| PROBLEM TO SOLVE |
Return the whole listing, keeping every character the same.

| GIVEN DATA |
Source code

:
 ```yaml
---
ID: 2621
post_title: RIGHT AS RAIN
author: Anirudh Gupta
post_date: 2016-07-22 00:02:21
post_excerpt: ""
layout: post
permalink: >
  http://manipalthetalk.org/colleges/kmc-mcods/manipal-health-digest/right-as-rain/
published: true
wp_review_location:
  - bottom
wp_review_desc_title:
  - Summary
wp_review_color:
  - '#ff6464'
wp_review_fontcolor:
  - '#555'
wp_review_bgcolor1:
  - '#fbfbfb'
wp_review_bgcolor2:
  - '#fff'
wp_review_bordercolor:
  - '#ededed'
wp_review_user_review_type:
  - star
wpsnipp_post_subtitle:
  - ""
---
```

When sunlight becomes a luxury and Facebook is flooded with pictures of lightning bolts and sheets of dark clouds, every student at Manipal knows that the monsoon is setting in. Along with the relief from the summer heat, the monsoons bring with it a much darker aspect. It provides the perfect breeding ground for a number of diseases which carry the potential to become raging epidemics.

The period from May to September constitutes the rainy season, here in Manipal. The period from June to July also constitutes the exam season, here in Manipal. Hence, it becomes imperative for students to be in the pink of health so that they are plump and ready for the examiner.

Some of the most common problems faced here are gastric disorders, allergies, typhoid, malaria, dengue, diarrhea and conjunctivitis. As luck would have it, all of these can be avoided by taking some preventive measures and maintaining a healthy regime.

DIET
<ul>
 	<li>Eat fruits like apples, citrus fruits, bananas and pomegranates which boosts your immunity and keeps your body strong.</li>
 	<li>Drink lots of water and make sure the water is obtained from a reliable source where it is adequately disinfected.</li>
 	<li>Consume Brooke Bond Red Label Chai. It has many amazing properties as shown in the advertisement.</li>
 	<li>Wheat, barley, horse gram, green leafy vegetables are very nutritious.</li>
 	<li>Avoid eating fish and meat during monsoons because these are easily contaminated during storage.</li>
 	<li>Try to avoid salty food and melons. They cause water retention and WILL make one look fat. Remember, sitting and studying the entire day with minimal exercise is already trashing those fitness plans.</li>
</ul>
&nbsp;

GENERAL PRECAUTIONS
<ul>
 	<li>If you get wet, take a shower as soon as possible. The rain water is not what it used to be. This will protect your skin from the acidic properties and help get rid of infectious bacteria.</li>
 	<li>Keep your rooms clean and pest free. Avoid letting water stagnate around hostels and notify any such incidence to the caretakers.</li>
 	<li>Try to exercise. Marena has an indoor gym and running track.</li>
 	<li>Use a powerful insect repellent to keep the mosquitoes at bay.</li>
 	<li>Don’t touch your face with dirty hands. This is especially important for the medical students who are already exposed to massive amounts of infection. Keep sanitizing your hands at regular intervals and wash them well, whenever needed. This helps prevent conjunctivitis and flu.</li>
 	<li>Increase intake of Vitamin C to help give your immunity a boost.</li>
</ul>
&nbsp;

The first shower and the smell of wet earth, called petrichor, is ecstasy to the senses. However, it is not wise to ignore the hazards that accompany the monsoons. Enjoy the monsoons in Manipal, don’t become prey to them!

| WRITTEN REPLY |
Source code

:
 ```yaml
---
ID: 2621
post_title: RIGHT AS RAIN
author: Anirudh Gupta
post_date: 2016-07-22 00:02:21
post_excerpt: ""
layout: post
permalink: >
  http://manipalthetalk.org/colleges/kmc-mcods/manipal-health-digest/right-as-rain/
published: true
wp_review_location:
  - bottom
wp_review_desc_title:
  - Summary
wp_review_color:
  - '#ff6464'
wp_review_fontcolor:
  - '#555'
wp_review_bgcolor1:
  - '#fbfbfb'
wp_review_bgcolor2:
  - '#fff'
wp_review_bordercolor:
  - '#ededed'
wp_review_user_review_type:
  - star
wpsnipp_post_subtitle:
  - ""
---
```

When sunlight becomes a luxury and Facebook is flooded with pictures of lightning bolts and sheets of dark clouds, every student at Manipal knows that the monsoon is setting in. Along with the relief from the summer heat, the monsoons bring with it a much darker aspect. It provides the perfect breeding ground for a number of diseases which carry the potential to become raging epidemics.

The period from May to September constitutes the rainy season, here in Manipal. The period from June to July also constitutes the exam season, here in Manipal. Hence, it becomes imperative for students to be in the pink of health so that they are plump and ready for the examiner.

Some of the most common problems faced here are gastric disorders, allergies, typhoid, malaria, dengue, diarrhea and conjunctivitis. As luck would have it, all of these can be avoided by taking some preventive measures and maintaining a healthy regime.

DIET
<ul>
 	<li>Eat fruits like apples, citrus fruits, bananas and pomegranates which boosts your immunity and keeps your body strong.</li>
 	<li>Drink lots of water and make sure the water is obtained from a reliable source where it is adequately disinfected.</li>
 	<li>Consume Brooke Bond Red Label Chai. It has many amazing properties as shown in the advertisement.</li>
 	<li>Wheat, barley, horse gram, green leafy vegetables are very nutritious.</li>
 	<li>Avoid eating fish and meat during monsoons because these are easily contaminated during storage.</li>
 	<li>Try to avoid salty food and melons. They cause water retention and WILL make one look fat. Remember, sitting and studying the entire day with minimal exercise is already trashing those fitness plans.</li>
</ul>
&nbsp;

GENERAL PRECAUTIONS
<ul>
 	<li>If you get wet, take a shower as soon as possible. The rain water is not what it used to be. This will protect your skin from the acidic properties and help get rid of infectious bacteria.</li>
 	<li>Keep your rooms clean and pest free. Avoid letting water stagnate around hostels and notify any such incidence to the caretakers.</li>
 	<li>Try to exercise. Marena has an indoor gym and running track.</li>
 	<li>Use a powerful insect repellent to keep the mosquitoes at bay.</li>
 	<li>Don’t touch your face with dirty hands. This is especially important for the medical students who are already exposed to massive amounts of infection. Keep sanitizing your hands at regular intervals and wash them well, whenever needed. This helps prevent conjunctivitis and flu.</li>
 	<li>Increase intake of Vitamin C to help give your immunity a boost.</li>
</ul>
&nbsp;

The first shower and the smell of wet earth, called petrichor, is ecstasy to the senses. However, it is not wise to ignore the hazards that accompany the monsoons. Enjoy the monsoons in Manipal, don’t become prey to them!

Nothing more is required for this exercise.